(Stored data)
========================
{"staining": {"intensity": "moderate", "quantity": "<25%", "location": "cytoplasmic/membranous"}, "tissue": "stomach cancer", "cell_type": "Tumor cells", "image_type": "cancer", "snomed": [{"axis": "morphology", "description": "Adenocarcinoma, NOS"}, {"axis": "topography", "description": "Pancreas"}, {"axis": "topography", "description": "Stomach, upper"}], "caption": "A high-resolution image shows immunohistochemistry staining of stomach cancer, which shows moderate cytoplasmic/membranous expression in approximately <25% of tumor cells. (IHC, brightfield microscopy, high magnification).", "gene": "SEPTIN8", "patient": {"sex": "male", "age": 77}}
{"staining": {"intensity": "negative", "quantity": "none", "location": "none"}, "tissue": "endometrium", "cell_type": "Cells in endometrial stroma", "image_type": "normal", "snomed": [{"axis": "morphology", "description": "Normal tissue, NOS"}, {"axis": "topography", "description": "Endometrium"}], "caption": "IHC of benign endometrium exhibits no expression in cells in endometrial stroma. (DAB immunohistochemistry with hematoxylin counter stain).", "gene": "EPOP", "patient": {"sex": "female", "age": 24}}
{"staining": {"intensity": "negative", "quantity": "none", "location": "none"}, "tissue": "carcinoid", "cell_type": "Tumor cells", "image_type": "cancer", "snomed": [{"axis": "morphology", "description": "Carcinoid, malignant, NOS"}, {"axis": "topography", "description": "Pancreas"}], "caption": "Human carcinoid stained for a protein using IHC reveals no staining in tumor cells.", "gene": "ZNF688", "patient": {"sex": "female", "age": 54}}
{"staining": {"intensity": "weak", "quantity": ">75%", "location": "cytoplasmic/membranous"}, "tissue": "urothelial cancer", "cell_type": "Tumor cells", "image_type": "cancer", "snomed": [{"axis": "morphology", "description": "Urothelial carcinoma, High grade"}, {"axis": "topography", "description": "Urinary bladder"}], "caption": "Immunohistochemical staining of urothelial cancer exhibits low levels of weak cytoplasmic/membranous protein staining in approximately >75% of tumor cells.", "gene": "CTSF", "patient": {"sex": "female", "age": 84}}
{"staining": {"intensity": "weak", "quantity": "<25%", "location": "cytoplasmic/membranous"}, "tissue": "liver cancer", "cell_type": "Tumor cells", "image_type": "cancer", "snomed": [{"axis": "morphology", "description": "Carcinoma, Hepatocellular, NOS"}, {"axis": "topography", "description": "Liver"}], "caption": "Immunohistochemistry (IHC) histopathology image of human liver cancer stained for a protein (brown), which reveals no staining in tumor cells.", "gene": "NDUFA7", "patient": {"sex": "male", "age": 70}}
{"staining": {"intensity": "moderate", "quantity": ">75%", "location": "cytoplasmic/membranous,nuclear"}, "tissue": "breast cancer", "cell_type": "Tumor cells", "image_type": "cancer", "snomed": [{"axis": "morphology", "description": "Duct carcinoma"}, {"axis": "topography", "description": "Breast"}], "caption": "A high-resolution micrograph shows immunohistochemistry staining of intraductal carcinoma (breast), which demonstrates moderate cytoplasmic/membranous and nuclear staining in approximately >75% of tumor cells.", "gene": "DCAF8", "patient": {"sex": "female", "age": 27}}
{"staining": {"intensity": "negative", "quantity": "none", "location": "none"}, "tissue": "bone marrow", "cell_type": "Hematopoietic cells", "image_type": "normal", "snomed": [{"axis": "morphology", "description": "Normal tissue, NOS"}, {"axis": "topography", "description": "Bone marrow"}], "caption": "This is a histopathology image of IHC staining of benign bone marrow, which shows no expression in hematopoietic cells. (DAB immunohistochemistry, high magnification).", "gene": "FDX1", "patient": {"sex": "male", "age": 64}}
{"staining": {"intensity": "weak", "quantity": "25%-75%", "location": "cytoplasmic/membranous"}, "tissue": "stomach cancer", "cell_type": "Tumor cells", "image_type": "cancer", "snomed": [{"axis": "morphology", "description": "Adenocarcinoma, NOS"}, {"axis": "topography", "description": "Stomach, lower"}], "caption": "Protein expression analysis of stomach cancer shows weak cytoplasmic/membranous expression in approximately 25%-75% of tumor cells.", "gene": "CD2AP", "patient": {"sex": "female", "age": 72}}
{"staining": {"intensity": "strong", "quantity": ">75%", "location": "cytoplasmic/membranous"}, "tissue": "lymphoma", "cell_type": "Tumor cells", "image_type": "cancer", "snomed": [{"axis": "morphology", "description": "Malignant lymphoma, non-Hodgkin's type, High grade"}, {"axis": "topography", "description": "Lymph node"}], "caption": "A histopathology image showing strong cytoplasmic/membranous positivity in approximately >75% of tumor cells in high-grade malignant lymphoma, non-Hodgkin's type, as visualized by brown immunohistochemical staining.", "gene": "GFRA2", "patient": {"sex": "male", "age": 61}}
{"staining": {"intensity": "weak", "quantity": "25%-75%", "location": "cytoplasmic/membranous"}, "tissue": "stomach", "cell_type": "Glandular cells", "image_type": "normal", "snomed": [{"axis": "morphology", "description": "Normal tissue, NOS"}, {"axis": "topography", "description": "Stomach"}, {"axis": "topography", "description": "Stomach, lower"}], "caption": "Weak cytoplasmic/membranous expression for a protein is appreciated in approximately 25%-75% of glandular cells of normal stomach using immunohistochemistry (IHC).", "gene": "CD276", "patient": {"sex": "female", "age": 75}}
========================
**Activity**
Would you transcribe the entries above exactly as they appear?

**Exercise answer**
{"staining": {"intensity": "moderate", "quantity": "<25%", "location": "cytoplasmic/membranous"}, "tissue": "stomach cancer", "cell_type": "Tumor cells", "image_type": "cancer", "snomed": [{"axis": "morphology", "description": "Adenocarcinoma, NOS"}, {"axis": "topography", "description": "Pancreas"}, {"axis": "topography", "description": "Stomach, upper"}], "caption": "A high-resolution image shows immunohistochemistry staining of stomach cancer, which shows moderate cytoplasmic/membranous expression in approximately <25% of tumor cells. (IHC, brightfield microscopy, high magnification).", "gene": "SEPTIN8", "patient": {"sex": "male", "age": 77}}
{"staining": {"intensity": "negative", "quantity": "none", "location": "none"}, "tissue": "endometrium", "cell_type": "Cells in endometrial stroma", "image_type": "normal", "snomed": [{"axis": "morphology", "description": "Normal tissue, NOS"}, {"axis": "topography", "description": "Endometrium"}], "caption": "IHC of benign endometrium exhibits no expression in cells in endometrial stroma. (DAB immunohistochemistry with hematoxylin counter stain).", "gene": "EPOP", "patient": {"sex": "female", "age": 24}}
{"staining": {"intensity": "negative", "quantity": "none", "location": "none"}, "tissue": "carcinoid", "cell_type": "Tumor cells", "image_type": "cancer", "snomed": [{"axis": "morphology", "description": "Carcinoid, malignant, NOS"}, {"axis": "topography", "description": "Pancreas"}], "caption": "Human carcinoid stained for a protein using IHC reveals no staining in tumor cells.", "gene": "ZNF688", "patient": {"sex": "female", "age": 54}}
{"staining": {"intensity": "weak", "quantity": ">75%", "location": "cytoplasmic/membranous"}, "tissue": "urothelial cancer", "cell_type": "Tumor cells", "image_type": "cancer", "snomed": [{"axis": "morphology", "description": "Urothelial carcinoma, High grade"}, {"axis": "topography", "description": "Urinary bladder"}], "caption": "Immunohistochemical staining of urothelial cancer exhibits low levels of weak cytoplasmic/membranous protein staining in approximately >75% of tumor cells.", "gene": "CTSF", "patient": {"sex": "female", "age": 84}}
{"staining": {"intensity": "weak", "quantity": "<25%", "location": "cytoplasmic/membranous"}, "tissue": "liver cancer", "cell_type": "Tumor cells", "image_type": "cancer", "snomed": [{"axis": "morphology", "description": "Carcinoma, Hepatocellular, NOS"}, {"axis": "topography", "description": "Liver"}], "caption": "Immunohistochemistry (IHC) histopathology image of human liver cancer stained for a protein (brown), which reveals no staining in tumor cells.", "gene": "NDUFA7", "patient": {"sex": "male", "age": 70}}
{"staining": {"intensity": "moderate", "quantity": ">75%", "location": "cytoplasmic/membranous,nuclear"}, "tissue": "breast cancer", "cell_type": "Tumor cells", "image_type": "cancer", "snomed": [{"axis": "morphology", "description": "Duct carcinoma"}, {"axis": "topography", "description": "Breast"}], "caption": "A high-resolution micrograph shows immunohistochemistry staining of intraductal carcinoma (breast), which demonstrates moderate cytoplasmic/membranous and nuclear staining in approximately >75% of tumor cells.", "gene": "DCAF8", "patient": {"sex": "female", "age": 27}}
{"staining": {"intensity": "negative", "quantity": "none", "location": "none"}, "tissue": "bone marrow", "cell_type": "Hematopoietic cells", "image_type": "normal", "snomed": [{"axis": "morphology", "description": "Normal tissue, NOS"}, {"axis": "topography", "description": "Bone marrow"}], "caption": "This is a histopathology image of IHC staining of benign bone marrow, which shows no expression in hematopoietic cells. (DAB immunohistochemistry, high magnification).", "gene": "FDX1", "patient": {"sex": "male", "age": 64}}
{"staining": {"intensity": "weak", "quantity": "25%-75%", "location": "cytoplasmic/membranous"}, "tissue": "stomach cancer", "cell_type": "Tumor cells", "image_type": "cancer", "snomed": [{"axis": "morphology", "description": "Adenocarcinoma, NOS"}, {"axis": "topography", "description": "Stomach, lower"}], "caption": "Protein expression analysis of stomach cancer shows weak cytoplasmic/membranous expression in approximately 25%-75% of tumor cells.", "gene": "CD2AP", "patient": {"sex": "female", "age": 72}}
{"staining": {"intensity": "strong", "quantity": ">75%", "location": "cytoplasmic/membranous"}, "tissue": "lymphoma", "cell_type": "Tumor cells", "image_type": "cancer", "snomed": [{"axis": "morphology", "description": "Malignant lymphoma, non-Hodgkin's type, High grade"}, {"axis": "topography", "description": "Lymph node"}], "caption": "A histopathology image showing strong cytoplasmic/membranous positivity in approximately >75% of tumor cells in high-grade malignant lymphoma, non-Hodgkin's type, as visualized by brown immunohistochemical staining.", "gene": "GFRA2", "patient": {"sex": "male", "age": 61}}
{"staining": {"intensity": "weak", "quantity": "25%-75%", "location": "cytoplasmic/membranous"}, "tissue": "stomach", "cell_type": "Glandular cells", "image_type": "normal", "snomed": [{"axis": "morphology", "description": "Normal tissue, NOS"}, {"axis": "topography", "description": "Stomach"}, {"axis": "topography", "description": "Stomach, lower"}], "caption": "Weak cytoplasmic/membranous expression for a protein is appreciated in approximately 25%-75% of glandular cells of normal stomach using immunohistochemistry (IHC).", "gene": "CD276", "patient": {"sex": "female", "age": 75}}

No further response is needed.